Discover what makes you truly happy and then create a financial plan that can support those goals.
It may sound simple, but thinking about what will bring you happiness in retirement is the key to getting more out of the next big chapter in your life. And that goes beyond just knowing you want to get out of the 9-to-5 grind or having a hobby to dabble in. Happiness in retirement is all about doing more of whatever it is that brings you true satisfaction—whether it be travel, pursuing a passion, spending time with family, volunteering, or even starting your own business.
“Pre-retirees should consider what kind of lifestyle they would enjoy, both in the short term and the long term,” says Tyler Wilkinson, chief financial officer of Soltis Investment Advisors in St. George, Utah. “That is really the crucial first step in planning for retirement.”
What kind of lifestyle will bring you joy in retirement? Take this quiz to discover your personal path to happiness.
Dreaming up your vision for the future is the fun part. After all, more than 60 percent of soon-to-be retirees in a recent survey conducted by Athene* said they expected the second half of their lives to be the best yet. But the key to connecting emotional fulfillment and financial well-being is balance. Once you have a clear picture of what kind of lifestyle will bring you happiness in retirement, it’s essential to put a financial plan in place that can support those goals.

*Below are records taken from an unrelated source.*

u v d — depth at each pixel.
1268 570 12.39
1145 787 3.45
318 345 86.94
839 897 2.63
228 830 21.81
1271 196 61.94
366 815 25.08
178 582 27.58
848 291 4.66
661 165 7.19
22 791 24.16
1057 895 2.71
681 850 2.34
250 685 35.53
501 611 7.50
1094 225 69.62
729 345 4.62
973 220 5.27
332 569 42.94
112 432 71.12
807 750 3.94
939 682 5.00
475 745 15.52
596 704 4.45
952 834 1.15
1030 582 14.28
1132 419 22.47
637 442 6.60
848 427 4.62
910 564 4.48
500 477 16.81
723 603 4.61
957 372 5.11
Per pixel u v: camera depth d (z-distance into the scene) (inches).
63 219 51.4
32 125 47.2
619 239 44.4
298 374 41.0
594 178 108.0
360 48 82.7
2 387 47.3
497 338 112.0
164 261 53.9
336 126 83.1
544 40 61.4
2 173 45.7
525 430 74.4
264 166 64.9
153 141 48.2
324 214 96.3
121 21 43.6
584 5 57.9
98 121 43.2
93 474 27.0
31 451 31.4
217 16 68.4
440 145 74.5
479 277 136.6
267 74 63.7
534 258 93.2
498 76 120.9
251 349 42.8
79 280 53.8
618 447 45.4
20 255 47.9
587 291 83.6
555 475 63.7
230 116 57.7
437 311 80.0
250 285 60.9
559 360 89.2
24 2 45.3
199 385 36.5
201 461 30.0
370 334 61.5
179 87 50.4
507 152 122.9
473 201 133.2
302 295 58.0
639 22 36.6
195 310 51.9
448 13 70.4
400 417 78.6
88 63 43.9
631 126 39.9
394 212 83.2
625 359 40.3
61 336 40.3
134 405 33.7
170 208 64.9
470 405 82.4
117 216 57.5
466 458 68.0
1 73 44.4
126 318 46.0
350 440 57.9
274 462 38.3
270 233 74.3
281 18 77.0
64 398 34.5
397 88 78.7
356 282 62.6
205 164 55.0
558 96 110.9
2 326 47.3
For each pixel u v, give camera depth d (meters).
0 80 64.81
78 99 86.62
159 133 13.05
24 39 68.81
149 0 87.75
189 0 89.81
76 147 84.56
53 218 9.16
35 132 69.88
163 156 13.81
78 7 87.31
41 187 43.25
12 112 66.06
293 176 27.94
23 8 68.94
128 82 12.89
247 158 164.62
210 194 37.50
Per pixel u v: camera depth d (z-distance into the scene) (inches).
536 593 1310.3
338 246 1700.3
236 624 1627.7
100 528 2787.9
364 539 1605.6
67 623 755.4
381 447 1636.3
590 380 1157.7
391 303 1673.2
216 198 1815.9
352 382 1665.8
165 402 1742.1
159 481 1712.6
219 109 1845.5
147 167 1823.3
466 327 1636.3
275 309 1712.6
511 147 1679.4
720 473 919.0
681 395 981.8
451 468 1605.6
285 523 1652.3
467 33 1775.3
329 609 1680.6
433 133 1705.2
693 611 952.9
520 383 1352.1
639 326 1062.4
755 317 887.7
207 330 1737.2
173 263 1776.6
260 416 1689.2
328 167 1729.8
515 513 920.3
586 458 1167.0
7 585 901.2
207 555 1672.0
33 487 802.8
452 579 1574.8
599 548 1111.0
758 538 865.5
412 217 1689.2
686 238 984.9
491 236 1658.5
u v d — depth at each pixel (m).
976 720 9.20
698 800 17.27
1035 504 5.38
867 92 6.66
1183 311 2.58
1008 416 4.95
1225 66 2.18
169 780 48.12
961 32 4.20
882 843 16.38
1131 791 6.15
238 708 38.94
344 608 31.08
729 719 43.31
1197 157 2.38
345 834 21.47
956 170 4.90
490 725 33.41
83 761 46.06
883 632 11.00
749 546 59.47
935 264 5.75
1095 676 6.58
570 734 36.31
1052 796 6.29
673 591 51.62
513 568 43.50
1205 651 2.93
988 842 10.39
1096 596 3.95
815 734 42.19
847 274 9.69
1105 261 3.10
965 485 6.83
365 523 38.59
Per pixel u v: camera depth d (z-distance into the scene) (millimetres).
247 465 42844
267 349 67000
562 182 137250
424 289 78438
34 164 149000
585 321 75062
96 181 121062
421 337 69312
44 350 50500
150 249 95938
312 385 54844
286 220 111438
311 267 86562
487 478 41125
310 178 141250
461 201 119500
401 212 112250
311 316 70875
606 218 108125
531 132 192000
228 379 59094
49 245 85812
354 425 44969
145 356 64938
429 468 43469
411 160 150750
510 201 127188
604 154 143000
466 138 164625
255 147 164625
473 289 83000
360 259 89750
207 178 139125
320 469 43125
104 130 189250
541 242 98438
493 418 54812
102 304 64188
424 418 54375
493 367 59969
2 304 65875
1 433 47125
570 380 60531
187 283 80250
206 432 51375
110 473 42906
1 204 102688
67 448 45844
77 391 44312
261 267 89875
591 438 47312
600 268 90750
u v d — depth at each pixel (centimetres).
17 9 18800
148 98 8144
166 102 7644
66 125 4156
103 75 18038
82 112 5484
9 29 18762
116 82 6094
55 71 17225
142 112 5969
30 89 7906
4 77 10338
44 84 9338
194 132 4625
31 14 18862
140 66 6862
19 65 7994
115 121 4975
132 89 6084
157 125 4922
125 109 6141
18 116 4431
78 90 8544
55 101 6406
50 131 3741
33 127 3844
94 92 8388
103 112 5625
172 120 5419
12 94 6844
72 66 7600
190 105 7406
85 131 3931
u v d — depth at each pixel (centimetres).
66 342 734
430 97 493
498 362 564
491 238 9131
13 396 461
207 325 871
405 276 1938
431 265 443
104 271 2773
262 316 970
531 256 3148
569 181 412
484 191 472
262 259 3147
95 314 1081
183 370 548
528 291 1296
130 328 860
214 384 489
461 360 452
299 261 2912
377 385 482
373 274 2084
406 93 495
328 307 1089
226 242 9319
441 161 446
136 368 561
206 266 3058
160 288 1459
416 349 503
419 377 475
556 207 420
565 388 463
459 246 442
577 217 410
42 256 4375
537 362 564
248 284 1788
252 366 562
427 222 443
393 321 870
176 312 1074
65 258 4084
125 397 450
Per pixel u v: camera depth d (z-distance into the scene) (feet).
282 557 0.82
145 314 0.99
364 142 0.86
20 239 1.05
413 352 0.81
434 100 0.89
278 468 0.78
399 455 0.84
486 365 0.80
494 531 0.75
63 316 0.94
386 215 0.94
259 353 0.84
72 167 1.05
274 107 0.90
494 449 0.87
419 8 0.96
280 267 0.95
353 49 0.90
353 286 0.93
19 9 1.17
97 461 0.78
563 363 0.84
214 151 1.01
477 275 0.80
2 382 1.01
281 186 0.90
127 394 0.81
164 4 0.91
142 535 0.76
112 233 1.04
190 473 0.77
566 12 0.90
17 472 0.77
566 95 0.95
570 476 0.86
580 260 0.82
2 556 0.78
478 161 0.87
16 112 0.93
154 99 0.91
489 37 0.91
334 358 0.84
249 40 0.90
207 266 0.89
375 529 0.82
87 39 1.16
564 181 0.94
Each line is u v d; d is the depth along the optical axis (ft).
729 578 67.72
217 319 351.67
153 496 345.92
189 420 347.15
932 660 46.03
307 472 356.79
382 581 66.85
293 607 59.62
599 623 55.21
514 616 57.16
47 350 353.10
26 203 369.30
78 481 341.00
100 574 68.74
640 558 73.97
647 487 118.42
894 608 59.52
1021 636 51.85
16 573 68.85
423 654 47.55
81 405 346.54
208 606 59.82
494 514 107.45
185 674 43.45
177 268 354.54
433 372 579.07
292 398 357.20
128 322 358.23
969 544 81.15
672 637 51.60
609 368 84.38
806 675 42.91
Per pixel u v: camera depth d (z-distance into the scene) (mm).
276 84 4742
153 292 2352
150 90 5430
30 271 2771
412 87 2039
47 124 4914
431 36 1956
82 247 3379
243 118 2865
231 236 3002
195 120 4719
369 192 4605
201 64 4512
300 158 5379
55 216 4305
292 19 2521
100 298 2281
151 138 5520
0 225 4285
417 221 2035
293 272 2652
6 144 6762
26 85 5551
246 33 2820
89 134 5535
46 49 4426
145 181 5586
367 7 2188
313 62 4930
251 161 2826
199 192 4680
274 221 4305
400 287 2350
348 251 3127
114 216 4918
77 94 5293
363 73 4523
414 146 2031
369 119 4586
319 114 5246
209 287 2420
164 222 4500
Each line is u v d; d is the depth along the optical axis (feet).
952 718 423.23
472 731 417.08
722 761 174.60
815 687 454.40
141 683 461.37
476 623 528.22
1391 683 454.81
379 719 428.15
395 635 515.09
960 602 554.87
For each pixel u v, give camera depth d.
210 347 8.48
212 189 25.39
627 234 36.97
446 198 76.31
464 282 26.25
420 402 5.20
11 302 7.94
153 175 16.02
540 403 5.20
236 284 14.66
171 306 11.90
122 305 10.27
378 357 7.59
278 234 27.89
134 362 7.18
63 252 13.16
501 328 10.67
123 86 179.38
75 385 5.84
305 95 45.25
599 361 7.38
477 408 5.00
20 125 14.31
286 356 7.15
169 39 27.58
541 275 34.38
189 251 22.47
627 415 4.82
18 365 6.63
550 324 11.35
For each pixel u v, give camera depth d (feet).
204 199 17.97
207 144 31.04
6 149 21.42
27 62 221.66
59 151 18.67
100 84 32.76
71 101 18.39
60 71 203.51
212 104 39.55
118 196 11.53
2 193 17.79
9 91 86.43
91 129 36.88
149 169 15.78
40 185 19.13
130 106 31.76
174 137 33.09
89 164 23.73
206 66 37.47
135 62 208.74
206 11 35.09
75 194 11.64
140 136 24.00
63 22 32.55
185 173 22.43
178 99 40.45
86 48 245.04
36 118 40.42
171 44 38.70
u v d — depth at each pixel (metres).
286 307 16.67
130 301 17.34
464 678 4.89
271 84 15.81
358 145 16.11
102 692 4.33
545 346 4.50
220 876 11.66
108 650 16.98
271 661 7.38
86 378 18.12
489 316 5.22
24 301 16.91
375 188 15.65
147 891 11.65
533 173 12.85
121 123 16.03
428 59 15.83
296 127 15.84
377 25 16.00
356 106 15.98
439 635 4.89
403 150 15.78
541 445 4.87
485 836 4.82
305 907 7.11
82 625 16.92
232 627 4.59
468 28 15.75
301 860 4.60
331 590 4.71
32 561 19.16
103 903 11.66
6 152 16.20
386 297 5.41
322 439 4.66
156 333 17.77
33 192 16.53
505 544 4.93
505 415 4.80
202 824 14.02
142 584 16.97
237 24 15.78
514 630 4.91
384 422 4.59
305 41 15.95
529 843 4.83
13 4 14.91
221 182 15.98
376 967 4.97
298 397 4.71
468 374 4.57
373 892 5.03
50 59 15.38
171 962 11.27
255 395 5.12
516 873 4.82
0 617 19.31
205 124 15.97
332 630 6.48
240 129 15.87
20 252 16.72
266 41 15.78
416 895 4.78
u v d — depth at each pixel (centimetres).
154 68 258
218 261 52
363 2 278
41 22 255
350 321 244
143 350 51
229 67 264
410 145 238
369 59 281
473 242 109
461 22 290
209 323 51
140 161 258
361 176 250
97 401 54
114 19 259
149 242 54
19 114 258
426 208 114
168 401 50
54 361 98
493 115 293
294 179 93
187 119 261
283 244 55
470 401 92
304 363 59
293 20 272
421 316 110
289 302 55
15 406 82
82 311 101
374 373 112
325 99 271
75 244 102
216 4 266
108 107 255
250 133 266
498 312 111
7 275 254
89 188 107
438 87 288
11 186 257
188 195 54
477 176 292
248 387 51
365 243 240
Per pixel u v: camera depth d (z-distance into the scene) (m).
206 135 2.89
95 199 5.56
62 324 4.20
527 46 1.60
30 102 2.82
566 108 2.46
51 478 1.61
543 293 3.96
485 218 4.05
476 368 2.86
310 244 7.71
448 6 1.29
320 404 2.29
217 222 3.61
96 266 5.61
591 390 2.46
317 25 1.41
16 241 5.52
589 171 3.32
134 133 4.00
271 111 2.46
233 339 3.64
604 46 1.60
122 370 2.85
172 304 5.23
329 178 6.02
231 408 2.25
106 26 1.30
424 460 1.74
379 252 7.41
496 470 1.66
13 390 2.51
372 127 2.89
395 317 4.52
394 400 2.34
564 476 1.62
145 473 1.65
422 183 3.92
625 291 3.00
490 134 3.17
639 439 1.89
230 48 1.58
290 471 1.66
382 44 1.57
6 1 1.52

Make Your Dreams a Reality
Begin by taking inventory of what you have, says Scott M. Sadar, CFP, executive vice president at Somerset Wealth Strategies in Portland, Ore. “That includes assets you’ve earned or picked up along the way, and future income streams, like pensions.” Next, track your spending closely. Sadar says this will help you identify places where you’re currently overspending, so you can figure out how much of that money you could put toward retirement instead.
Next, think about how much money you’ll need to fulfill your retirement dreams—both big and small. That means considering larger expenses, like a condo on the beach or that bucket-list trip to Australia, as well as your day-to-day needs.
“The whole process of drilling down and really understanding how much you are going to need in retirement can be daunting,” says Sadar. But he emphasizes that planning is crucial to having the retirement you want.
Once you have a solid grasp of your current finances and your needs in retirement, it’s time to meet with your financial advisor or Athene agent to help close any financial gaps you might have. That may mean choosing safer, relatively short-term investments that allow you to grow your money, or contributing more to your employer-provided retirement accounts.
“There’s still time to make some subtle or dramatic changes to your financial plans that can help support your happiness goals and feelings of success in retirement,” says Sadar.
*Participants in this study were provided through the Harris Panel, including members of its third-party panel providers.